Communication Can Define an Organization

The “protester” is someone that we hear about on the news and read about online and in the paper, but a majority of us would never label ourselves as a protester. We are a country that is fortunate enough to have the freedom of speech. We have the right to assemble and protest a cause that we hold close to our heart, but some people do get out of control. This is why many protesters have a bad reputation. Many non-protesters critictize the behavior of protesters, but TIME Magazine did the exact opposite. TIME named the protester their 2011 Person of the Year. TIME magazine was trying to tell the world something and I think that there are some people that are gradually catching on. Communication is the key to success and everyone knows this, but the way that we communicate is what defines us as people or organizations.

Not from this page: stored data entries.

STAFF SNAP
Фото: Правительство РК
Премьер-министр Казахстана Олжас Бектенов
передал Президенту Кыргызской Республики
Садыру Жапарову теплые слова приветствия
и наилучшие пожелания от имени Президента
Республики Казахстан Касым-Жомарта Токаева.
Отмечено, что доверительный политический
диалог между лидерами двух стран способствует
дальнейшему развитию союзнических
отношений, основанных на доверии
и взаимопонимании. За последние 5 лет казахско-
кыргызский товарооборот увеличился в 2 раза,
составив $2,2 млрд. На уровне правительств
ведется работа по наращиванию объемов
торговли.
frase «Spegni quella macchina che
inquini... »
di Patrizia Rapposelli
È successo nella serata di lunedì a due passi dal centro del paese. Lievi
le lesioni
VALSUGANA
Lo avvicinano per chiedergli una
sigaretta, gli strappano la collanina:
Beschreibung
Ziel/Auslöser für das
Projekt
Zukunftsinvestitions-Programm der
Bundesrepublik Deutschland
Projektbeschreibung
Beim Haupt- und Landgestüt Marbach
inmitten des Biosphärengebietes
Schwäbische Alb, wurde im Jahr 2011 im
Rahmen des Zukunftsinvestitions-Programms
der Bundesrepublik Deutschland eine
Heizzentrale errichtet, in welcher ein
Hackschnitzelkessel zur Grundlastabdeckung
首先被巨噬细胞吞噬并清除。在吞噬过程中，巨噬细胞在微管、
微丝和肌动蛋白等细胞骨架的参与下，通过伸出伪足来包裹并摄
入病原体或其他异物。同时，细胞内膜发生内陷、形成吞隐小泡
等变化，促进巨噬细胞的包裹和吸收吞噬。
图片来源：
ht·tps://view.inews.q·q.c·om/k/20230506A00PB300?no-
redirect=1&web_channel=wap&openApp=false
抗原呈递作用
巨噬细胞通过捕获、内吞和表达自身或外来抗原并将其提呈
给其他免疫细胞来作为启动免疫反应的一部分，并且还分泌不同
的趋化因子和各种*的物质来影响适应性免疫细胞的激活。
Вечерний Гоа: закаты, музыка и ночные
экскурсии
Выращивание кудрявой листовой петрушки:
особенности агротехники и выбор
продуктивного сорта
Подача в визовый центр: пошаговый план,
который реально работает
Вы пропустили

It is predicted that in 2012 one of the biggest trends will be the way communication defines an organization. This means that if an organization is bad at communicating with the public, their clients and any other stakeholders their reputation will suffer. I believe that this has been true all along, but people are just now realizing the effects of good and bad communication. The “protester” is the just a normal man or woman and if they can effectively share their message so can any organization. The protester is TIME’s person of the year because he or she utilized the communication tools her she has, phone, internet, T.V., to spread their message and to get people talking about them and their cause.

Communication is not always about selling and making a profit. An organization needs a stable foundation to have a great reputation and a stable foundations starts with good solid relationships. Relationships can be made by conversation. If an organization communicates effectively, that organization can form lasting relationships with clients, vendors, the public, etc. The relationships make a stable foundation. As an organization, you want people to be talking about you and you want that chatter to be positive. For example, on a Facebook page, instead of advertising a product, ask fans a questions and the person with the best answer wins a prize. It may be small, but almost half the people that only participated will go tell a friend. The quality of communication does matter. With their being so many media outlets out there and the fact that anyone can create news and start a conversations makes it hard to stand out, but an organization should know their target audience and have a meaningful purpose. It may take practice and advice, but quality communication is up to the communication generator.

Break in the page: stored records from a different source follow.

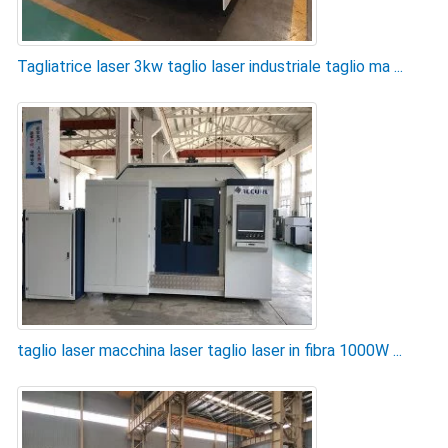
Tagliatrice laser 3kw taglio laser industriale taglio ma ...
taglio laser macchina laser taglio laser in fibra 1000W ...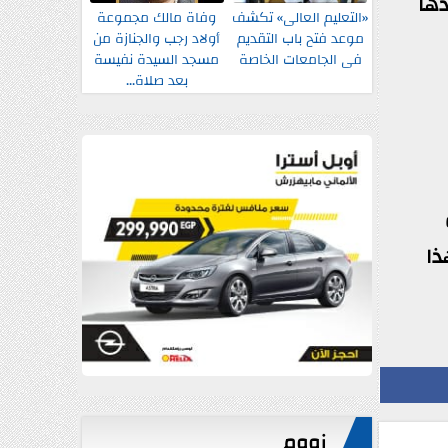
دها
«التعليم العالى» تكشف
وفاة مالك مجموعة
موعد فتح باب التقديم
أولاد رجب والجنازة من
فى الجامعات الخاصة
مسجد السيدة نفيسة
بعد صلاة...
ذا
زووم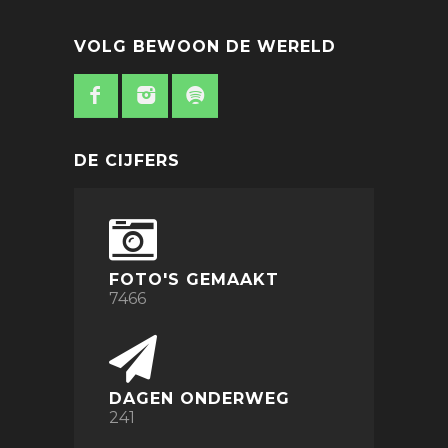
VOLG BEWOON DE WERELD
DE CIJFERS
FOTO'S GEMAAKT
7466
DAGEN ONDERWEG
241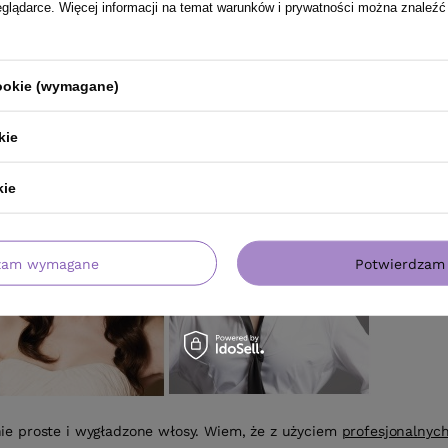
eglądarce. Więcej informacji na temat warunków i prywatności można znaleźć
cookie (wymagane)
kie
kie
zam wymagane
Potwierdzam 
ie proste i wygładzone włosy. Wiem, że z użyciem
profesjonalnych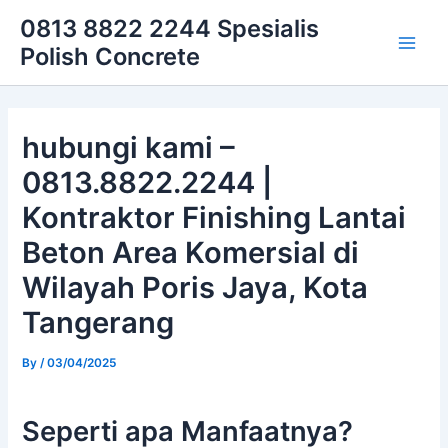
Skip
Main
0813 8822 2244 Spesialis
to
Polish Concrete
Men
content
hubungi kami –
0813.8822.2244 |
Kontraktor Finishing Lantai
Beton Area Komersial di
Wilayah Poris Jaya, Kota
Tangerang
By
/
03/04/2025
Seperti apa Manfaatnya?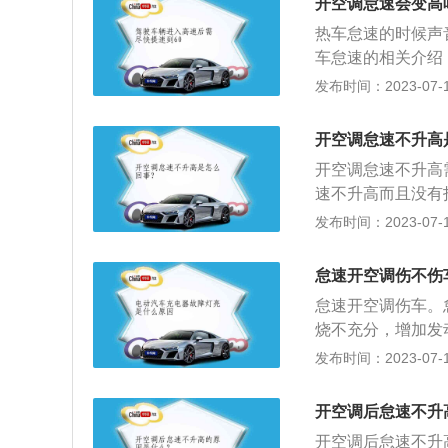
开空调怠速会变高
断空调开启状态，
热车怠速的时候声
故障导致空调间歇
车怠速的相关介绍
态，所以不会影响
机在空档的情况下
发布时间：2023-07-17
怠速转速，造成怠
过调整风门大小等
时，如果完全放松
开空调怠速不升高
因：直接原因，指
开空调怠速不升高
从而造成各汽缸功
速不升高而且没有
控系统不正常，导
高这是正常的事情
发布时间：2023-07-17
怠速不稳。
汽车的影响都很小
压缩机会工作，所
怠速开空调伤不伤
要注意的是，上车
怠速开空调伤车。
的降低车内的温度
烧不充分，增加发
也很大，不仅仅会
加发动机内的积碳
发布时间：2023-07-17
间怠速对汽车本身
毒的现象，不仅对
调，不光会对发动
中氧气反应后燃烧
内也会进入一些一
开空调后怠速不升
中的氧气反应后燃
开空调后怠速不升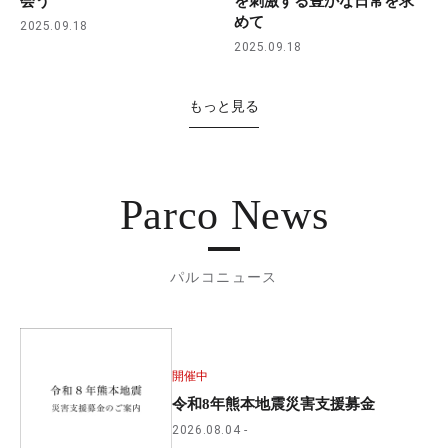
会う
を刺激する豊かな日常を求
めて
2025.09.18
2025.09.18
もっと見る
Parco News
パルコニュース
開催中
令和8年熊本地震災害支援募金
2026.08.04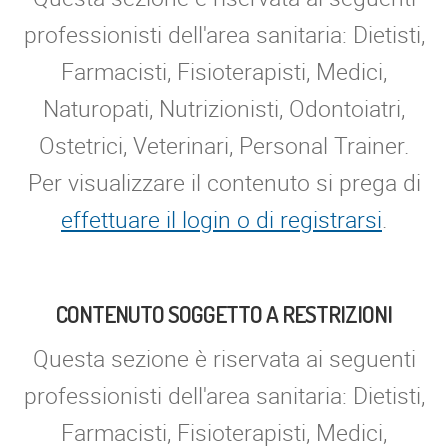
professionisti dell'area sanitaria: Dietisti,
Farmacisti, Fisioterapisti, Medici,
Naturopati, Nutrizionisti, Odontoiatri,
Ostetrici, Veterinari, Personal Trainer.
Per visualizzare il contenuto si prega di
effettuare il login o di registrarsi
.
CONTENUTO SOGGETTO A RESTRIZIONI
Questa sezione è riservata ai seguenti
professionisti dell'area sanitaria: Dietisti,
Farmacisti, Fisioterapisti, Medici,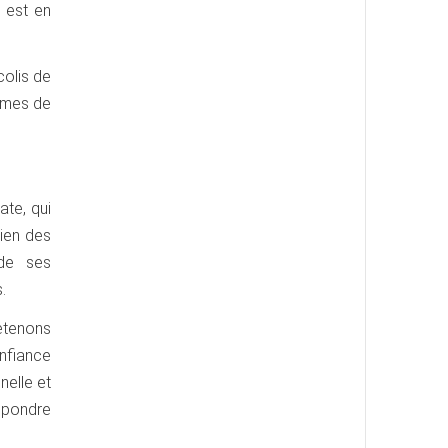
e est en
colis de
ormes de
ate, qui
bien des
 de ses
.
retenons
nfiance
nelle et
répondre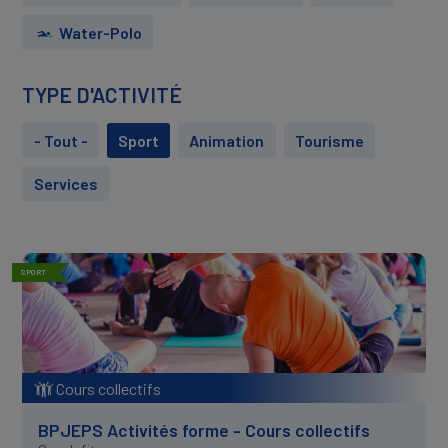
Water-Polo
TYPE D'ACTIVITÉ
- Tout -
Sport
Animation
Tourisme
Services
SPORT
Cours collectifs
BPJEPS Activités forme - Cours collectifs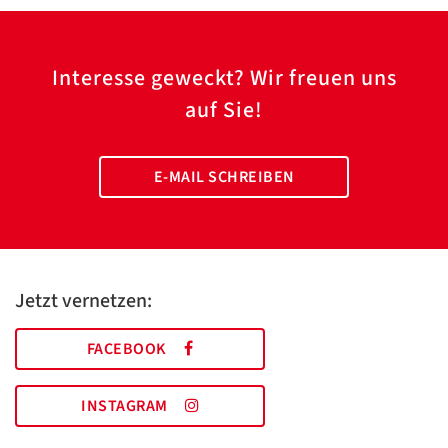
Interesse geweckt? Wir freuen uns
auf Sie!
E-MAIL SCHREIBEN
Jetzt vernetzen:
FACEBOOK
INSTAGRAM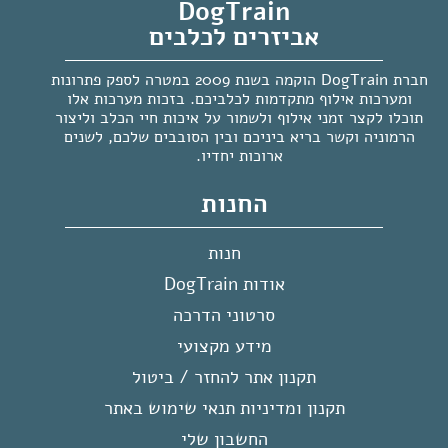
DogTrain
אביזרים לכלבים
חברת DogTrain הוקמה בשנת 2009 במטרה לספק פתרונות
ומערכות אילוף מתקדמות לכלביכם. בזכות מערכות אלו
תוכלו לקצר זמני אילוף ולשמור על איכות חיי הכלב וליצור
הרמוניה וקשר בריא ביניכם ובין הסובבים שלכם, לשנים
ארוכות יחדיו.
החנות
חנות
אודות DogTrain
סרטוני הדרכה
מידע מקצועי
תקנון אתר להחזר / ביטול
תקנון ומדיניות תנאי שימוש באתר
החשבון שלי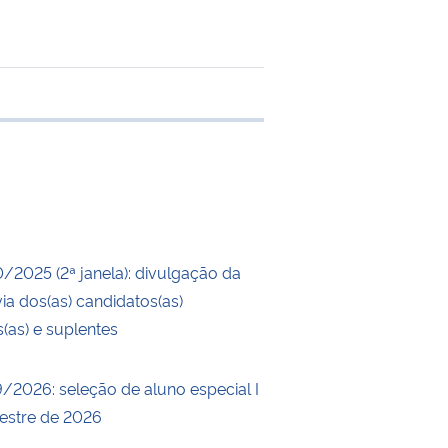
 transferência
0/2025 (2ª janela): divulgação da
ia dos(as) candidatos(as)
s(as) e suplentes
9/2026: seleção de aluno especial I
estre de 2026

It is not only about quality, quantity matters too. An organization should have a consistent communication plan and follow it, but the plan should not be consistently annoying. If an organization is constantly pushing their name and saying all the wrong things, it will make the public mad.  The public will just tune out there messages or complain. An organization should communicate enough so that people do not forget their name, but never too much.  Part of maintaining a good relationship is letting people know that you are always there for them, but you should never smother anyone either.

Communication comes down to quality and quantity. Both matter equally, but if both are done right and organization can have a great reputation.